The BBC's flagship motoring show Top Gear is heading for a bumpy ride after former Formula One driver David Coulthard opted to front Channel 4's Formula One coverage instead of teaming up with Chris Evans as a co-presenter for the corporation's world-renowned programme. With the fresh show starring lead presenter Evans to be relaunched on 8 May, no co-presenter has yet been named.

Coulthard was tipped to be the new star but he instead opted to join Channel 4's Formula One coverage after the channel bought the rights to broadcast races free-to-air in the UK. The move comes after the BBC, as part of budget cuts, dropped coverage of the sport three years before its deal expired.

The Scot retired from Formula One in 2008, and has been one of the BBC's main commentators for the sport. Coulthard is the co-founder of Whisper Films, which has secured the contract to produce Channel Four's Formula One output.
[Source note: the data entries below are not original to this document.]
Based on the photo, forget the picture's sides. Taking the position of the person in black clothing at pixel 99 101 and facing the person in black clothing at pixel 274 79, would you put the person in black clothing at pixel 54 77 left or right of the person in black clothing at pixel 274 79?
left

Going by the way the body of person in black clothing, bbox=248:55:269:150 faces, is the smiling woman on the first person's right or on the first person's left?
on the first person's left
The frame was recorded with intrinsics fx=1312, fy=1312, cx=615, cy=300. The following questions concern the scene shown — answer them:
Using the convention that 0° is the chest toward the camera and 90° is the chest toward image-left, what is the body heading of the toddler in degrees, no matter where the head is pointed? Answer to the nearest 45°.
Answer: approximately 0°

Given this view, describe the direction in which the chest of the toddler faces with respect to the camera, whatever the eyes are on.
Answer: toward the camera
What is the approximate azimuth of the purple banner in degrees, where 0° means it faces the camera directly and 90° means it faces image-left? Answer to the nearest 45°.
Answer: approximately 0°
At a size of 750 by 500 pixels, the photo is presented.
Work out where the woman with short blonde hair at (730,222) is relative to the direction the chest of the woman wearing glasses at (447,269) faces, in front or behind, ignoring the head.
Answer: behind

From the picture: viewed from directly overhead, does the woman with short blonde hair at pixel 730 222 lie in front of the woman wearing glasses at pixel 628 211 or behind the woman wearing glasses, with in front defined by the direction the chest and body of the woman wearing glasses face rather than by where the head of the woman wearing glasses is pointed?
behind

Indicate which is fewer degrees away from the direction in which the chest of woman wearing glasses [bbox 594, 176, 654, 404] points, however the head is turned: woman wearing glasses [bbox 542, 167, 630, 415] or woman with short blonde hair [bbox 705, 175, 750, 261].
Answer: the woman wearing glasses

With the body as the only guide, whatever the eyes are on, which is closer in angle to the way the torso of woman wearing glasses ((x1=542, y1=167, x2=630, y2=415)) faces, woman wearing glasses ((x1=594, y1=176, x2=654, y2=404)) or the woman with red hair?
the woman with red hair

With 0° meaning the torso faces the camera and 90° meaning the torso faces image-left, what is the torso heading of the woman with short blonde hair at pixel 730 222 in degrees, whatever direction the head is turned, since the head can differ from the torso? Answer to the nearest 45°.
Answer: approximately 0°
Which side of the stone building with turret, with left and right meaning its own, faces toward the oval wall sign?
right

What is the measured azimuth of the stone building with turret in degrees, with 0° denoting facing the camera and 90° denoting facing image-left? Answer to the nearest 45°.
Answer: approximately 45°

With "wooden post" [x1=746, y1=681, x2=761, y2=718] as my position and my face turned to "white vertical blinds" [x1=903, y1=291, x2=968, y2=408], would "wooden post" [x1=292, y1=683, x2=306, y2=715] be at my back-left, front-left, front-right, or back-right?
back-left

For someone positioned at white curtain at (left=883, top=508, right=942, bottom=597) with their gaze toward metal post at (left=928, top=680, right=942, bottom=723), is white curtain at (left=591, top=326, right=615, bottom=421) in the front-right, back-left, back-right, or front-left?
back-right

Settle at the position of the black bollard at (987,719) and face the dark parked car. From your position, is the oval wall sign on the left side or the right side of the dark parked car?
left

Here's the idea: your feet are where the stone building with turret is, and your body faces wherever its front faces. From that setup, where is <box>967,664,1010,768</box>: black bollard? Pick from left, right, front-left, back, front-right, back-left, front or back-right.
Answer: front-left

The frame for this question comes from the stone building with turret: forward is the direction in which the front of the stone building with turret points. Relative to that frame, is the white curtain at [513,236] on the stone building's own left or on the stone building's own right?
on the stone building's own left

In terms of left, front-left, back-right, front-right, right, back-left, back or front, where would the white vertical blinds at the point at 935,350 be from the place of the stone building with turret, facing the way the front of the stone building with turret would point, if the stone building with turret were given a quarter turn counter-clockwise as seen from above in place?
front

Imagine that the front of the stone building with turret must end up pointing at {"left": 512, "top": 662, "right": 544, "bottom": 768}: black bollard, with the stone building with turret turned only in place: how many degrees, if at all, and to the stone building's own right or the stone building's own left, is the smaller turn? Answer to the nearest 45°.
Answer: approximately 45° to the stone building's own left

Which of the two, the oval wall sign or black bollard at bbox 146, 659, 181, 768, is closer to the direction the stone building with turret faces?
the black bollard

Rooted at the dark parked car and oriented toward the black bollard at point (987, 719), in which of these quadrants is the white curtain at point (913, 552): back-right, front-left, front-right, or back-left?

The British public-service TV broadcaster will show 10 races a season between 2016 and 2018 without any advertisements which is seen by many as one of the reasons why it beat rivals ITV to the rights.

That is not the only problem facing the relaunch of Top Gear following the very public exit of former presenters Jeremy Clarkson, James May and Richard Hammond last year. Clarkson's contract was not renewed after an incident with Top Gear producer Oisin Tymon in a Yorkshire Hotel last year.

Following his exit, his two co-presenters also announced they were leaving the show. The show's executive producer and an old school friend of Clarkson, Andy Wilman also quit.

Chris Evans for Top Gear?
Chris Evans to be the next lead presenter of Top Gear - but no news on co-presenters yet. Reuters

The exit of top-level staff does not end there. Lisa Clark, the show's executive producer who Evans personally brought in to lead the revamp quit the show before Christmas, the Daily Mail said. Next was Tom Ford, the script editor, who also resigned.

Evans admitted last week that Clarkson's exit had created a "sort of Armagaddon" in the production offices, saying that "everybody had left." He added: "I hope that [camaraderie] will develop but I'd be crazy to think it will happen right away."